This novel, although classic, did not move me as many other classics do. Several factors contributed to this, including a violation by a blood relative at the beginning of the novel, overly descriptive language describing the land, and the utter helplessness of the heroine. She is completely unable to stand up for herself. A reader will roll his or her eyes many times at Tess's attempt at self-futility, most pointedly during the scene where her husband reacts to her "secret." Some say her final act in this book makes up for the weakness she exhibits throughout, but for me, I didn't think so. Only recommended if you've got a misogynistic streak.
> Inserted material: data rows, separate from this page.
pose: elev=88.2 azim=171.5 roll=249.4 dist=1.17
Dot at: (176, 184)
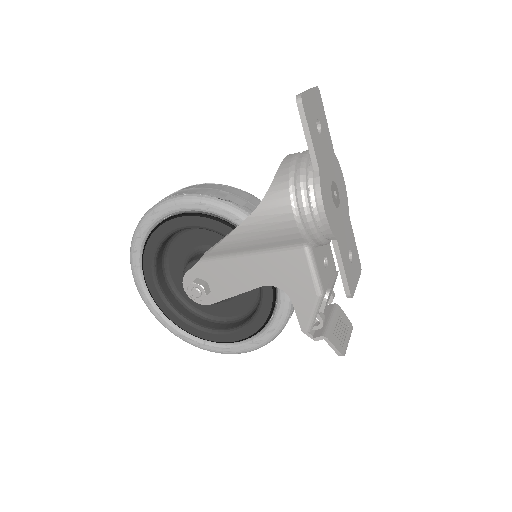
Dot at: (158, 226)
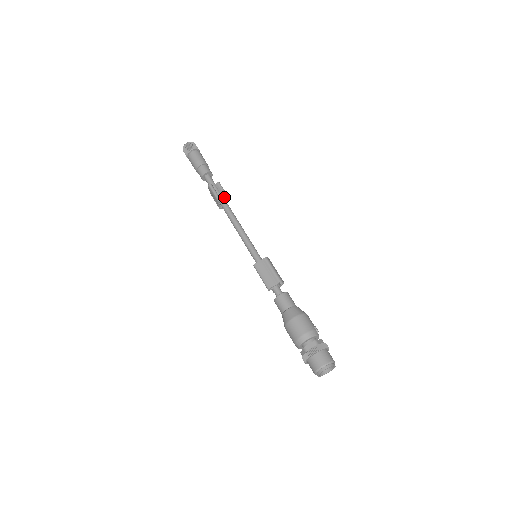
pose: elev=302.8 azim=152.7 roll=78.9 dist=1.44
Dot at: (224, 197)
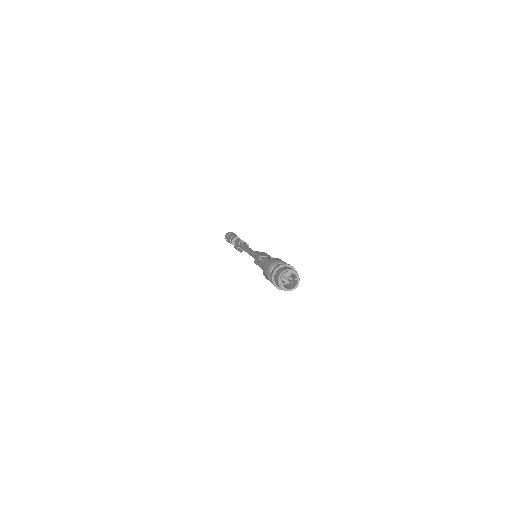
Dot at: (245, 244)
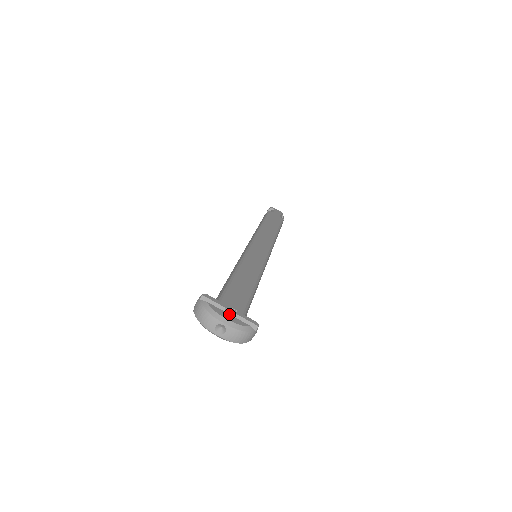
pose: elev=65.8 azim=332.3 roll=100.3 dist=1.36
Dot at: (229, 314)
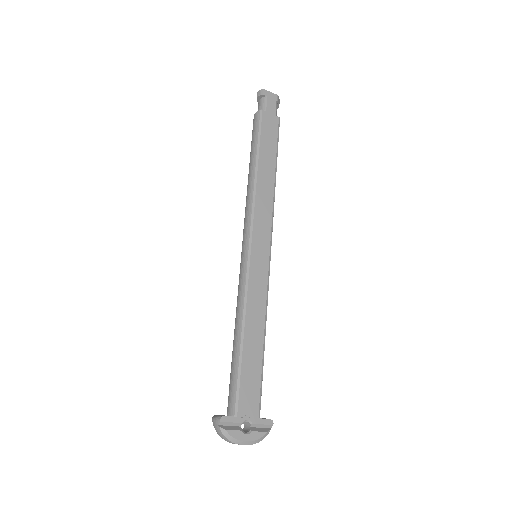
Dot at: (246, 421)
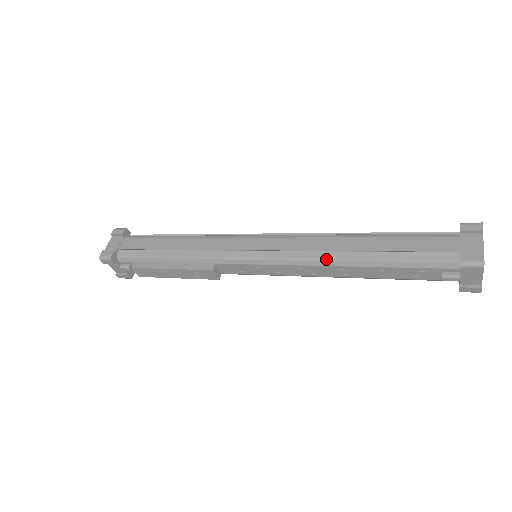
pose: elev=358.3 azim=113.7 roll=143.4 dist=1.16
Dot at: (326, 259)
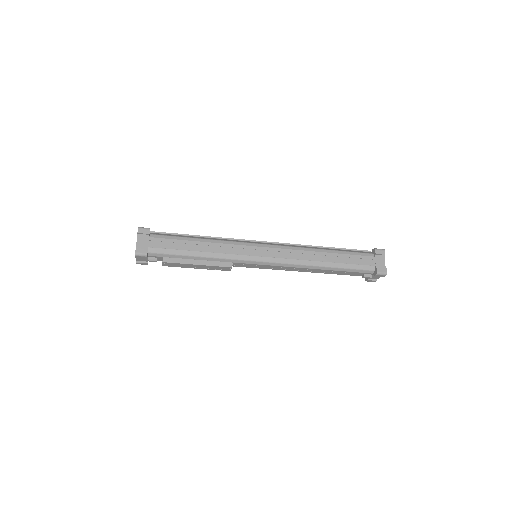
Dot at: (308, 265)
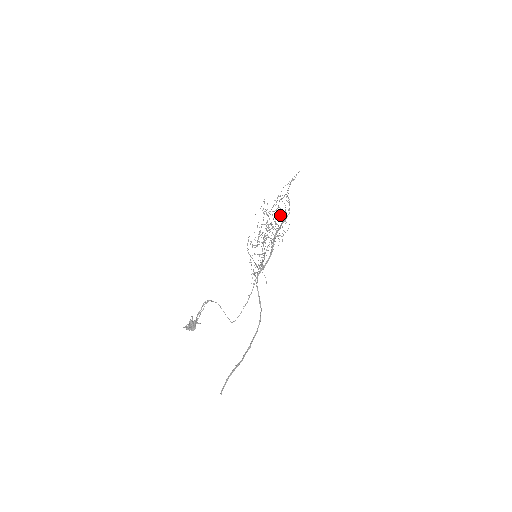
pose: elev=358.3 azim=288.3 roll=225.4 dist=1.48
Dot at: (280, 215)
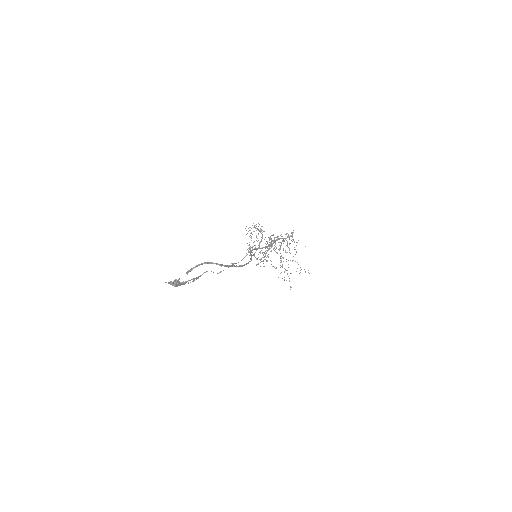
Dot at: occluded
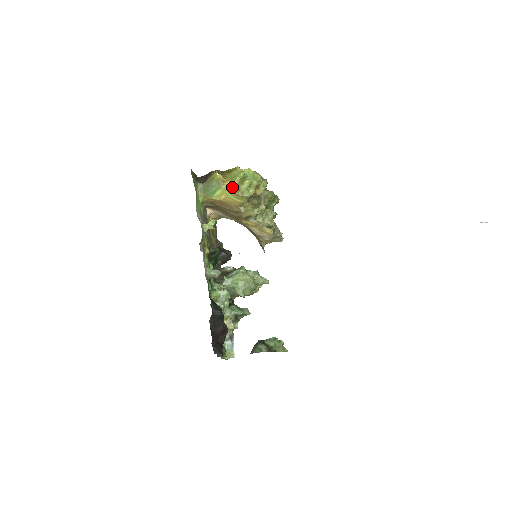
The text is very good, I have not finished the book yet because of lack of time. What I find most irritating about the book is the non margin on inner side of the pages. Almost impossible to read, a constant struggle to keep the book opened wide enough to read. How did the publishers ever get away with being so stingy with paper?
Although the experts deem this to be one of Hardys best novels, I found it to be a slow-moving soap opera: a triangular variation of the Hester Prynne-Rev. Dimmesdale saga, but much longer. In this, our heroine, Tess, seduced by a false dUrberville finally marries a Mr. Claire, the third son of a stalwart preacher, only to be immediately spurned by her new husband. What ensues are the trials and tribulations that she faces after being abandoned. It seems that what deserves forgiveness in the gander holds not for the goose. All this ends abruptly and unexpectedly in the conclusion. Hardy forces the readers imagination early in the story and again throughout; one must read between the lines and fill in the details. Thus, amplification of the seduction is largely in the mind of the reader, as are the fates of Tess and Mr. Claire at the conclusion.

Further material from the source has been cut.